REQUIRED ACTION 1 ::
Can you condense the paragraph beginning "In the filing, court records say" from the text on the lawsuit against Dr. Rees into a short list that keeps its main facts?
REQUIRED ACTION 2 ::
Could you carry on the text on the lawsuit against Dr. Rees, picking up after its final paragraph?

TEXT FOR ANALYSIS ::
· · · · ·
Dr. Rees, who has not returned telephone calls seeking comment, was accused of having a confrontation with a surgical technician during a kidney surgery in June, 2009, during which Ms. Lemay was involved, court documents show.
The same court document claims Dr. Rees stated he did not think Ms. Lemay was as experienced or as well-suited to assist in the surgery as Kelly Haas, the surgical technician who filed the lawsuit.
Ms. Haas of Oregon alleged in the suit, first filed in Lucas County Common Pleas Court and later in the Court of Claims of Ohio, that Dr. Rees kicked her during a surgery at UTMC. The suit was to determine if Dr. Rees would be immune from any action. No further court case was filed in the Court of Claims.
In the filing, court records say Ms. Haas was assisting Dr. Rees with a kidney transplant surgery beginning at 1 a.m. on June 6, 2009, and she was scheduled to take a break about midway through the surgery. That is when Ms. Lemay was scheduled to relieve her during the break.
"Plaintiff stated that Lemay arrived in the operating room to relieve her at the appointed time, and that after she briefed Lemay on the status of the operation, Lemay took her place at the operating table," the court record said. "Plaintiff stated that she then walked away from the table and toward the door, where nurse Rosalyn Gregory began to assist her in removing her surgical gown. According to plaintiff, she then felt a strong kick on the back of her left leg that caused her leg to give out, she fell forward toward Gregory, and Gregory reached out and caught her. Plaintiff stated that when she turned around, Dr. Rees stood before her, appearing frustrated and angry, and demanded to know where she was going and how long she would be gone."
The record said Dr. Rees apologized to Ms. Haas upon her return to the operating room.
"Plaintiff testified that she then replaced Lemay at the operating table and that the rest of the surgery proceeded without further incident," the record said.
The record also stated: "Melanie Lemay testified that she has worked as a registered nurse for [Dr. Rees] for 29 years, with the past six or seven years being in the operating department. Lemay related, though, that she does not regularly assist in surgeries and that she had only assisted in two or three kidney transplants prior to the incident."
· · · · ·
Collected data
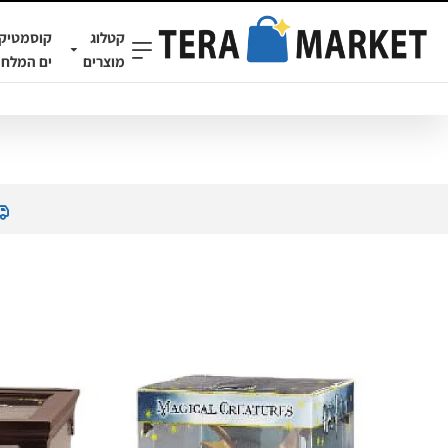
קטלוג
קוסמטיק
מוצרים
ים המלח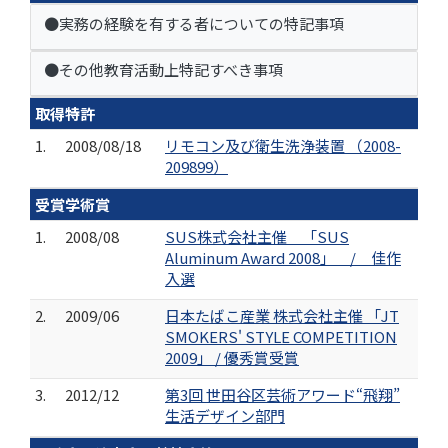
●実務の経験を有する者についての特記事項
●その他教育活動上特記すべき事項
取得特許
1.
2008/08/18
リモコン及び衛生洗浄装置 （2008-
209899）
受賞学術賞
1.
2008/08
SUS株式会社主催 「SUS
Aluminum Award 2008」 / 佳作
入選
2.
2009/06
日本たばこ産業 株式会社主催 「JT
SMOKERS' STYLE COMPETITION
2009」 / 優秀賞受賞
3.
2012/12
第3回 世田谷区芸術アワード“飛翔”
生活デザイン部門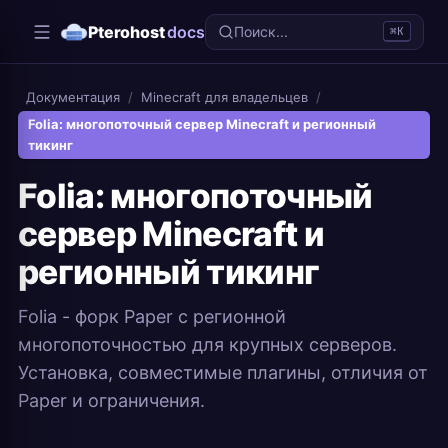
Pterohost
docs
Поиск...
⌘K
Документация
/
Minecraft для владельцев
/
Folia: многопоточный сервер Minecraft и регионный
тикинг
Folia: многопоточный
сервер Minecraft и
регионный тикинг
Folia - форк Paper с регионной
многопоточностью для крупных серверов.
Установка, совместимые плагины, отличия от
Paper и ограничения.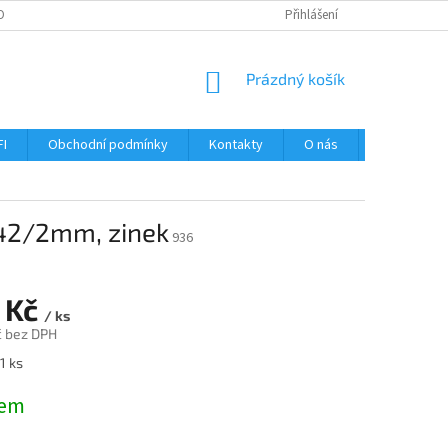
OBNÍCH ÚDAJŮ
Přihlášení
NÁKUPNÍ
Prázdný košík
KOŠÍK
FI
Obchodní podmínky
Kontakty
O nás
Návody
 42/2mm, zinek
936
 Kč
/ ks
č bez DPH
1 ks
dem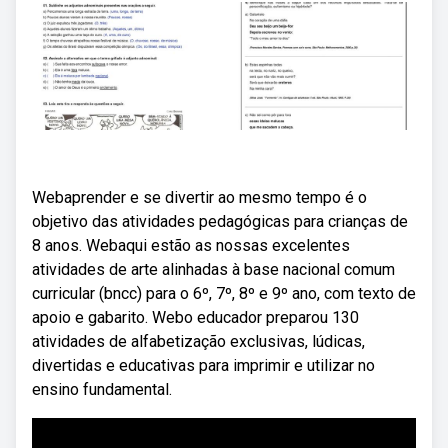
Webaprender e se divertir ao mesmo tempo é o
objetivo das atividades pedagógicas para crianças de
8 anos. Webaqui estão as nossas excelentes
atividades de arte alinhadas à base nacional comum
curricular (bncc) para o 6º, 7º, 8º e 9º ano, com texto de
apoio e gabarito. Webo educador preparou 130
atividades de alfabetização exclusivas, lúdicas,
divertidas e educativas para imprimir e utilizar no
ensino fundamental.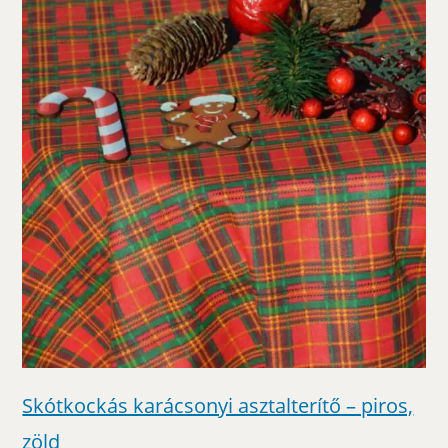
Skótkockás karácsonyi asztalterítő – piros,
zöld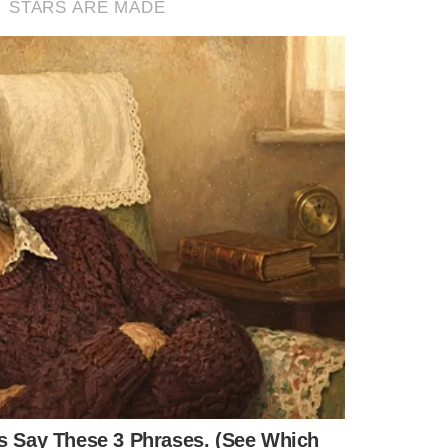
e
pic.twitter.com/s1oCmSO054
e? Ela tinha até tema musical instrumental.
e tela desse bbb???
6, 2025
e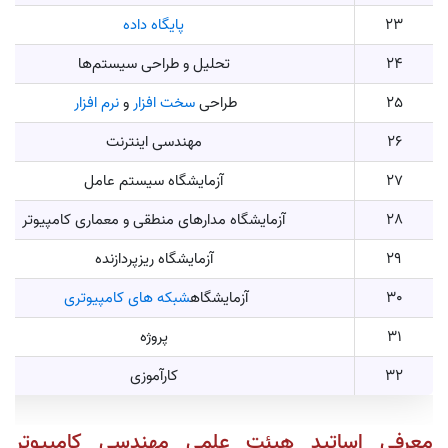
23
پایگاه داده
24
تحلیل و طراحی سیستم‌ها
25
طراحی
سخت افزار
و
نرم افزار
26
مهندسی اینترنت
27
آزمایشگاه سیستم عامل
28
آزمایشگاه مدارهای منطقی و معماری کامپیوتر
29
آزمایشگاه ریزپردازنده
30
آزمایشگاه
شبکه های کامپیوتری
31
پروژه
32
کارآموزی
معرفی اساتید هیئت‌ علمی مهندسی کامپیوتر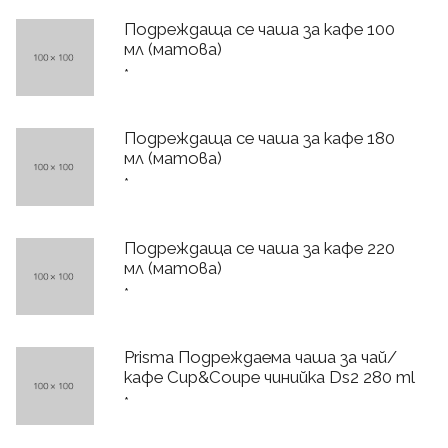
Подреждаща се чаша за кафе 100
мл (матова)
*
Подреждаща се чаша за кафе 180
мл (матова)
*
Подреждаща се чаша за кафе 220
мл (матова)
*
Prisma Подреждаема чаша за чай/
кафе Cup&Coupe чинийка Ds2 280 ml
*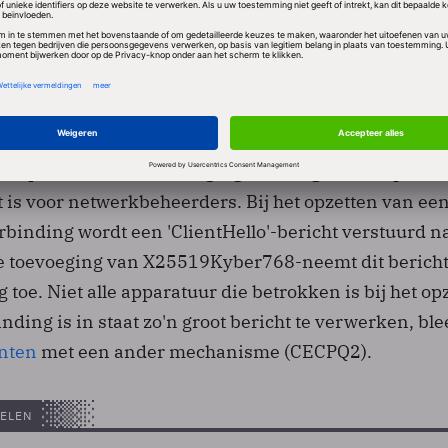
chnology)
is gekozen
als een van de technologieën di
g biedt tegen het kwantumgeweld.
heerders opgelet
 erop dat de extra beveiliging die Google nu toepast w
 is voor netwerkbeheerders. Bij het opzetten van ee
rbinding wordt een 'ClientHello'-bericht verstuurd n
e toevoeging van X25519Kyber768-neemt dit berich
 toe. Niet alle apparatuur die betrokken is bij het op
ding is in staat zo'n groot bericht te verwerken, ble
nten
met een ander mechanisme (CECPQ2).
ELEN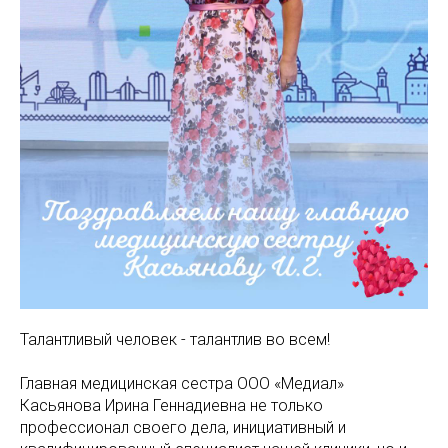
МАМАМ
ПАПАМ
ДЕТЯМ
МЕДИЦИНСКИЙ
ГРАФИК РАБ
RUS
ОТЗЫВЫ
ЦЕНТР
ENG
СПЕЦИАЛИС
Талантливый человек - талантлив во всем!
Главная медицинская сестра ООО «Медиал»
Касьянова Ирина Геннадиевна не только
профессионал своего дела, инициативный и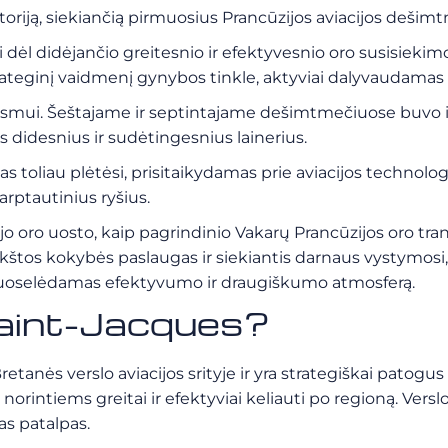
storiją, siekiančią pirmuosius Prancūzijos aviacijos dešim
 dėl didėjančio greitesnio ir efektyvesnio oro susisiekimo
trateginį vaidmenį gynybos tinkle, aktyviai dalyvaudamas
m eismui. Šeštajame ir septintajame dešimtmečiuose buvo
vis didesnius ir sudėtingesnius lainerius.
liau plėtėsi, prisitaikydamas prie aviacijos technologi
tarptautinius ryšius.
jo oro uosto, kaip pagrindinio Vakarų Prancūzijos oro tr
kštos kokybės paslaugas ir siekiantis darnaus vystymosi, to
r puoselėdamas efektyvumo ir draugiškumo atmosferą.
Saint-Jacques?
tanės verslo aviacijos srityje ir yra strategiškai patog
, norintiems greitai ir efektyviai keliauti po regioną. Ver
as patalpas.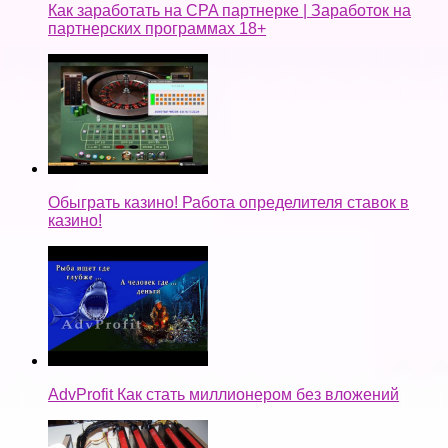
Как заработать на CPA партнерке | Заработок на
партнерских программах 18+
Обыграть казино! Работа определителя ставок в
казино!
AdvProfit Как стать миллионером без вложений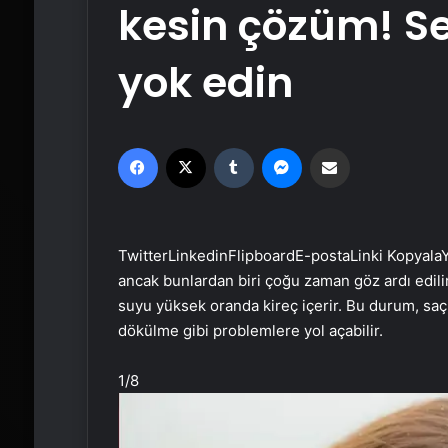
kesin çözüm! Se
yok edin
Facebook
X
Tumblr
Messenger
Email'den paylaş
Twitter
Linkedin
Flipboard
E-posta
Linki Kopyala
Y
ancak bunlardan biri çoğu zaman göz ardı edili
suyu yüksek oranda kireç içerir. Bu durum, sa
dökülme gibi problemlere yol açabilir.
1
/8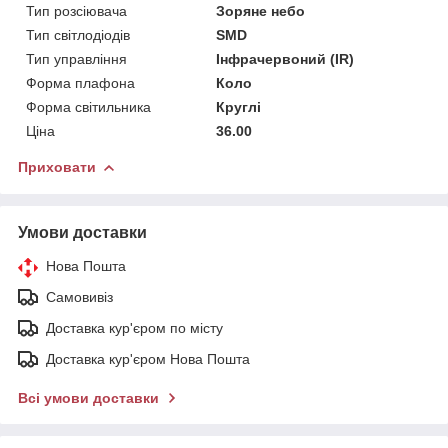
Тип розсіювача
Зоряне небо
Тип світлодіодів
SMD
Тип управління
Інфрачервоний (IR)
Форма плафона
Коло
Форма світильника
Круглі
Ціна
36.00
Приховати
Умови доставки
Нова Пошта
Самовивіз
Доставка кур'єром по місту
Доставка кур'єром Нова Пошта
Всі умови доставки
· · · · ·
EXERCISE ANSWER 1 ::
- Ms. Haas was assisting Dr. Rees with a kidney transplant surgery that began at 1 a.m. on June 6, 2009.
- She was scheduled to take a break about midway through the surgery.
- Ms. Lemay was scheduled to relieve her during that break.

EXERCISE ANSWER 2 ::
It further said, "Concerning the incident, Dr. Rees testified that he was focused on the operation and did not realize that plaintiff had left the table until two successive instruments were improperly handed to him, causing him to look up and see that Lemay had relieved [Ms. Haas]. According to Dr. Rees, he believed that [Ms. Haas] was more experienced and better suited for this procedure, so he decided to either discourage plaintiff from taking a break or ask her to keep her break short."
Dr. Jacobs said he recalled the case but that it did not affect Dr. Rees' standing at UTMC in any way.
Meanwhile, news of the botched surgery circulated through the transplant community for a third day after UTMC officials revealed the incident early last week.
Donna Luebke, a registered nurse and transplant patient advocate in Cleveland and former board member of the United Network for Organ Sharing, questioned why the surgeon had not been held as responsible as the nurses.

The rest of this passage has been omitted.